═════ 本文

解体新書(かいたいしんしょ)は、日本語で書かれた安永3年(1774年)発行の解剖学書です。西洋医学書『ターヘル・アナトミア』)を主な底本として、江戸時代の日本人が西洋医学書を日本語に翻訳した書物です。
明和8年(1771年)3月4日、蘭方医の杉田玄白・前野良沢らは、小塚原の刑場において罪人の腑分け(解剖)を見学しました。その際に中医学や漢方などの書物での人体図と大きな乖離がある一方、『ターヘル・アナトミア』の人体図の方は正確でした。そのため、杉田玄白はこれを翻訳しようと前野良沢に提案して、他の賛同者も集めて、翌日3月5日から良沢邸にて翻訳がスタートしました。
しかし、当初、玄白はオランダ語を読めず、オランダ語の知識のある良沢も語彙が乏しい状況。さらにオランダ語の通訳は長崎にいるので質問することも難しく、当然ながら辞書も無いという暗中模索の状況での翻訳作業は暗号解読と同じようなことです。玄白は、この厳しい翻訳の状況を「櫂や舵の無い船で大海に乗り出したよう」と表しました。約2年の苦闘の結果、安永2年(1773年)、翻訳の目処がついたため、世間の反応を確かめるために『解体約図』を刊行。さらに2年経った安永3年(1774年)、計4年を経て『解体新書』が刊行されました。解体新書は、玄白の友人で奥医師の桂川甫三が将軍に献上しました。

══════════
═════ 提供項目

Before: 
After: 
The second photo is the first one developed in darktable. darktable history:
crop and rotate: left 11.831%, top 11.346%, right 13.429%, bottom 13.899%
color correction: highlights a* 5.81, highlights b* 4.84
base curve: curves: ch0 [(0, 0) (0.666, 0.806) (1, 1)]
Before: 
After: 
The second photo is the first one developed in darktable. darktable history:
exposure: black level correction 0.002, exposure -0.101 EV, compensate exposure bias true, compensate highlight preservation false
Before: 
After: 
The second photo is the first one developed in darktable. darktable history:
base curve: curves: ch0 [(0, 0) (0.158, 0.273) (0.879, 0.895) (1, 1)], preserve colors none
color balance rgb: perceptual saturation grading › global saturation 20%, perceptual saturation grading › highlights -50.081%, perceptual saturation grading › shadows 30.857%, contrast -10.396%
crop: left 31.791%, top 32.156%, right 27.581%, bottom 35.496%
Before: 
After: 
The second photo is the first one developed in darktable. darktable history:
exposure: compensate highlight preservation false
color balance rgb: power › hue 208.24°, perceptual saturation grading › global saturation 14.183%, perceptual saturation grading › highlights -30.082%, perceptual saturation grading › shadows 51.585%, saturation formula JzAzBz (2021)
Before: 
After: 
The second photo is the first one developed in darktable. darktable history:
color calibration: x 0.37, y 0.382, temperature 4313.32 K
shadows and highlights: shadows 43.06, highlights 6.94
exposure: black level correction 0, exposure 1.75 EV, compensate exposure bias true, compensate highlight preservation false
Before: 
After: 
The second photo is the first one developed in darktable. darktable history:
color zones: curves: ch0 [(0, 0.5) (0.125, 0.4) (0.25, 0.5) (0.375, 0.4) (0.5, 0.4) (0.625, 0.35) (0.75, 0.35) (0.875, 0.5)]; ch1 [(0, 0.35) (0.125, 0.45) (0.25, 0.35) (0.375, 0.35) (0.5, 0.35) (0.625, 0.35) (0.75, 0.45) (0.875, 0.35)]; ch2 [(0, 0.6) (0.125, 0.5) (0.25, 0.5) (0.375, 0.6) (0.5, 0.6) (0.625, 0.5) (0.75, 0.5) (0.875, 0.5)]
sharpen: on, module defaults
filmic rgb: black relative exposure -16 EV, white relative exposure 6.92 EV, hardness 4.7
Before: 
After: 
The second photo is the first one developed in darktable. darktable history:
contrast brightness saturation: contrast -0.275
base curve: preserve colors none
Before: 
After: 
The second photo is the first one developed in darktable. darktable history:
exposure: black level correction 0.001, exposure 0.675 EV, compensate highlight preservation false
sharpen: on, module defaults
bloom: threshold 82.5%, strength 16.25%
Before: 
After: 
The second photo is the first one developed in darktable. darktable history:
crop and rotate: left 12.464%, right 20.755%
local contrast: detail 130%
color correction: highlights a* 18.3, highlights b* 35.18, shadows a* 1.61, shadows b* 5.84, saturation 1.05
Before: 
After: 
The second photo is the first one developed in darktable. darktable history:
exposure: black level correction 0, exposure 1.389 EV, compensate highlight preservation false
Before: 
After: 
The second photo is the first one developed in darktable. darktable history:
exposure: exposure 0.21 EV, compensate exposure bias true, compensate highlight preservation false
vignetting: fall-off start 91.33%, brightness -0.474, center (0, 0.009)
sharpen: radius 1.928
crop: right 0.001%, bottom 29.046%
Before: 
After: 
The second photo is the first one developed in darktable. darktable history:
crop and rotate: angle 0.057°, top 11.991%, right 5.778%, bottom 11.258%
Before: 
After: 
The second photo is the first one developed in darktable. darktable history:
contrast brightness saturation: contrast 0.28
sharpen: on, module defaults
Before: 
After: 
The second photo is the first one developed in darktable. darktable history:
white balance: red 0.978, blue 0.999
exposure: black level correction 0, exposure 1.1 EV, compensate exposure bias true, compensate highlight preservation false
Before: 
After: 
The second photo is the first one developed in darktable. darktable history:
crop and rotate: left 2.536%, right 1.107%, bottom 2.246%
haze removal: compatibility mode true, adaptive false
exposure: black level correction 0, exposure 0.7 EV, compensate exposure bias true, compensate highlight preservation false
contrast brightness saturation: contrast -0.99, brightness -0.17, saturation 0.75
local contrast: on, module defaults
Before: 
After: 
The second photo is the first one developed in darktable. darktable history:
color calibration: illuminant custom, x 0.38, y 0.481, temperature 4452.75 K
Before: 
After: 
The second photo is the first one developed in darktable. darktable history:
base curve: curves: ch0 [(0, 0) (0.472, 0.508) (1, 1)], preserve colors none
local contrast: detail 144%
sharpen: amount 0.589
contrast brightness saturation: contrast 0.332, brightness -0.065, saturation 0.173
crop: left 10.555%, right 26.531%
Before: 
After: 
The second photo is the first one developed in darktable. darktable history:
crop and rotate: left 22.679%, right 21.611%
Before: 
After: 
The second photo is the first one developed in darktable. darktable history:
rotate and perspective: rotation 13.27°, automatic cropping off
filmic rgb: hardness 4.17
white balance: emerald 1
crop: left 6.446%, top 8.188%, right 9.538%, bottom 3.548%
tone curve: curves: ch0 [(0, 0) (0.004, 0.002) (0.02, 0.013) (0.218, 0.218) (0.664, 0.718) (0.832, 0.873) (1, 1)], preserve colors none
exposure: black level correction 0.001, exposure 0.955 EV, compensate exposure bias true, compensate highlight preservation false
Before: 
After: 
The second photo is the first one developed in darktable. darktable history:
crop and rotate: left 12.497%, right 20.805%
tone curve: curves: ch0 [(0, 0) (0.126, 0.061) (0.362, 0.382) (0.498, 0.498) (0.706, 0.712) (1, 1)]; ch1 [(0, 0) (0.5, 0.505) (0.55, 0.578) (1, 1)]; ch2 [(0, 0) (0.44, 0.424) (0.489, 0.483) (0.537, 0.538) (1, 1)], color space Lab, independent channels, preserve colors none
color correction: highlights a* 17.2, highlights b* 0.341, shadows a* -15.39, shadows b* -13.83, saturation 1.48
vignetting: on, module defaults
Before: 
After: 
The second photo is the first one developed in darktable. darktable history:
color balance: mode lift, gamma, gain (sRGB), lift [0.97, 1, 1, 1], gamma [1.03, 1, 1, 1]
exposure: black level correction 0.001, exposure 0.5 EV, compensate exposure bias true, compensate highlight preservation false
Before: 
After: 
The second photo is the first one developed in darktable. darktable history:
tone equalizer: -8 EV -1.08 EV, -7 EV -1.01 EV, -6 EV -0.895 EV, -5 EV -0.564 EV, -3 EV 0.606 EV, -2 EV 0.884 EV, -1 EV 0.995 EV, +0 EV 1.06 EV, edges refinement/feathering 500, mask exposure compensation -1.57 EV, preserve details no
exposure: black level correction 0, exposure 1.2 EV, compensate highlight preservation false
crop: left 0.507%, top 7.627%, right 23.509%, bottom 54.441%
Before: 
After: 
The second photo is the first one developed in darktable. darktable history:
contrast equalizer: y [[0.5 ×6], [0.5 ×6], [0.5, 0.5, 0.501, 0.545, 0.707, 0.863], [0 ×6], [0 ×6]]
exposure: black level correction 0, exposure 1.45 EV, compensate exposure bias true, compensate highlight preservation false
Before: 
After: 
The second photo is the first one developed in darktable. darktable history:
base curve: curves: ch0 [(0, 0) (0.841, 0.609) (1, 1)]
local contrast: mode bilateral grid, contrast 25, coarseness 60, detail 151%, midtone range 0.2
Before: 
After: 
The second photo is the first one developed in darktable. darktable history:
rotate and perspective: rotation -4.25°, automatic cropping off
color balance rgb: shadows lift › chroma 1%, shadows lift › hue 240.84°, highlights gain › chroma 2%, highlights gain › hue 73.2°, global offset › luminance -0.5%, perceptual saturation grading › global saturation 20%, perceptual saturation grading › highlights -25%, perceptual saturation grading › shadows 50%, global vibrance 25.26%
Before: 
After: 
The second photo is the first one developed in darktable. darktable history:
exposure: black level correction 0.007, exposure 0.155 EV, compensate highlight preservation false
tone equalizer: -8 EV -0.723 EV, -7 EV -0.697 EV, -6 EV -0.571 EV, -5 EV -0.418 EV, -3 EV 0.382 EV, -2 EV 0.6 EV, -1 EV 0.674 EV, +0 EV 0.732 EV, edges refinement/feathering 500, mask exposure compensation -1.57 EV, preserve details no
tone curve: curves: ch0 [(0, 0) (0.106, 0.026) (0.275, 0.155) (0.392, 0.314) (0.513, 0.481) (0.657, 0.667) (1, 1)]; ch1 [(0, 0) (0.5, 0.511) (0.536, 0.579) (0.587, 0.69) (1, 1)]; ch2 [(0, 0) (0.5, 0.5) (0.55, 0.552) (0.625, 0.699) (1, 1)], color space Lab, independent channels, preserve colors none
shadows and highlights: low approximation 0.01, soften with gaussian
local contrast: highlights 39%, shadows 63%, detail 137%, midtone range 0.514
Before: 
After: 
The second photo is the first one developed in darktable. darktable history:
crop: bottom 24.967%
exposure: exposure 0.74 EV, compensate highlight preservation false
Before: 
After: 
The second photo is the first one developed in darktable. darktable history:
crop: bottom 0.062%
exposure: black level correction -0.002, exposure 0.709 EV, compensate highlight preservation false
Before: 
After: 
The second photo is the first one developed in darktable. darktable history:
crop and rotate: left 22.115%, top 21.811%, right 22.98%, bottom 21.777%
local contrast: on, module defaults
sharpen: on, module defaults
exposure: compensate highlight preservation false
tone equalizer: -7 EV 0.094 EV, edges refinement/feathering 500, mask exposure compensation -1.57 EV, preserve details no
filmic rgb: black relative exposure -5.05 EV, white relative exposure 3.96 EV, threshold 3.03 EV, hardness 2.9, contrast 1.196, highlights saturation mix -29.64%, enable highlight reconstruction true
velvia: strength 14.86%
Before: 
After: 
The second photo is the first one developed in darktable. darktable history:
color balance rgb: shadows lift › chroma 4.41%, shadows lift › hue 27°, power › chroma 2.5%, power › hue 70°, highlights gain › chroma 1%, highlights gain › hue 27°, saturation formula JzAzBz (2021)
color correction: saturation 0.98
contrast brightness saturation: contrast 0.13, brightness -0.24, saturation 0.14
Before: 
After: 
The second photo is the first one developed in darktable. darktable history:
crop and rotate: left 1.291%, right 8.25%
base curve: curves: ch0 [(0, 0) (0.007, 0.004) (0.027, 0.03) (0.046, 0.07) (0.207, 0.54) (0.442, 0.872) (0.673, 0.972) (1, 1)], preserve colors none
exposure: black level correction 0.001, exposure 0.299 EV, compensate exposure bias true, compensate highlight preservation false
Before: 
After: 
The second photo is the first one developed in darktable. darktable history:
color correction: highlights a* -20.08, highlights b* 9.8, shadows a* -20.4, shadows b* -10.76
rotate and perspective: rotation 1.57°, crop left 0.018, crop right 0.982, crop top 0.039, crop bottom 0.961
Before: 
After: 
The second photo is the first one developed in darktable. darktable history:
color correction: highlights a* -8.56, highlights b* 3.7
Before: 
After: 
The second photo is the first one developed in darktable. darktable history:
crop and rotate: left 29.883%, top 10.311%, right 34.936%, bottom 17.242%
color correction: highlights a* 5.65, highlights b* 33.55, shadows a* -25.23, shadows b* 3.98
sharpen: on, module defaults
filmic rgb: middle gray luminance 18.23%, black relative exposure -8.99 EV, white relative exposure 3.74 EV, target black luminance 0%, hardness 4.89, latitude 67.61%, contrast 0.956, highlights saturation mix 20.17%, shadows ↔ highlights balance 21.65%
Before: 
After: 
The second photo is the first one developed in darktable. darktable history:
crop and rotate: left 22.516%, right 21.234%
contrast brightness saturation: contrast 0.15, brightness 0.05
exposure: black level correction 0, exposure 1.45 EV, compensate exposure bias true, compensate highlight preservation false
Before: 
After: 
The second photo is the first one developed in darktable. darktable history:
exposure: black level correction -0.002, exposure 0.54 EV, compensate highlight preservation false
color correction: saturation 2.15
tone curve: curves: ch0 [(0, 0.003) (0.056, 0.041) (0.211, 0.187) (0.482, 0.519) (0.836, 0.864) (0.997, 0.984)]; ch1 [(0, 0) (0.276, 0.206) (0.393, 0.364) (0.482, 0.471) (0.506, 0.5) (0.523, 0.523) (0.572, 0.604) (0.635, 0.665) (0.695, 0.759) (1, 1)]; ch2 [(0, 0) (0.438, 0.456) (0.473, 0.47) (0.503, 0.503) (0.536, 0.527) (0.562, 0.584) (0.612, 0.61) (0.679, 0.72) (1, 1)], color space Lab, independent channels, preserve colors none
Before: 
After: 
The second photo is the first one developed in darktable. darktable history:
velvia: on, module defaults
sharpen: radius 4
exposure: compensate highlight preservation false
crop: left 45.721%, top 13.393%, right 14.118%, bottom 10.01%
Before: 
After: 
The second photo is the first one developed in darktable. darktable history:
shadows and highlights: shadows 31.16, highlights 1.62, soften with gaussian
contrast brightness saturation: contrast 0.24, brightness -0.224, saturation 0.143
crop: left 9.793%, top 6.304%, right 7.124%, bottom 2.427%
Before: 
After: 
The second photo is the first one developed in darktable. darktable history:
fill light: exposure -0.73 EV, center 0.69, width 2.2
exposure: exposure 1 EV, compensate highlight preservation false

══════════

### 課題
本文のうち「解体新書(かいたいしんしょ)」で始まり「にて翻訳がスタートしました。」で終わる部分を、「杉田玄白」を「玄白」に置き換えて書き直すこと。

### 解答
解体新書(かいたいしんしょ)は、日本語で書かれた安永3年(1774年)発行の解剖学書です。西洋医学書『ターヘル・アナトミア』)を主な底本として、江戸時代の日本人が西洋医学書を日本語に翻訳した書物です。
明和8年(1771年)3月4日、蘭方医の玄白・前野良沢らは、小塚原の刑場において罪人の腑分け(解剖)を見学しました。その際に中医学や漢方などの書物での人体図と大きな乖離がある一方、『ターヘル・アナトミア』の人体図の方は正確でした。そのため、玄白はこれを翻訳しようと前野良沢に提案して、他の賛同者も集めて、翌日3月5日から良沢邸にて翻訳がスタートしました。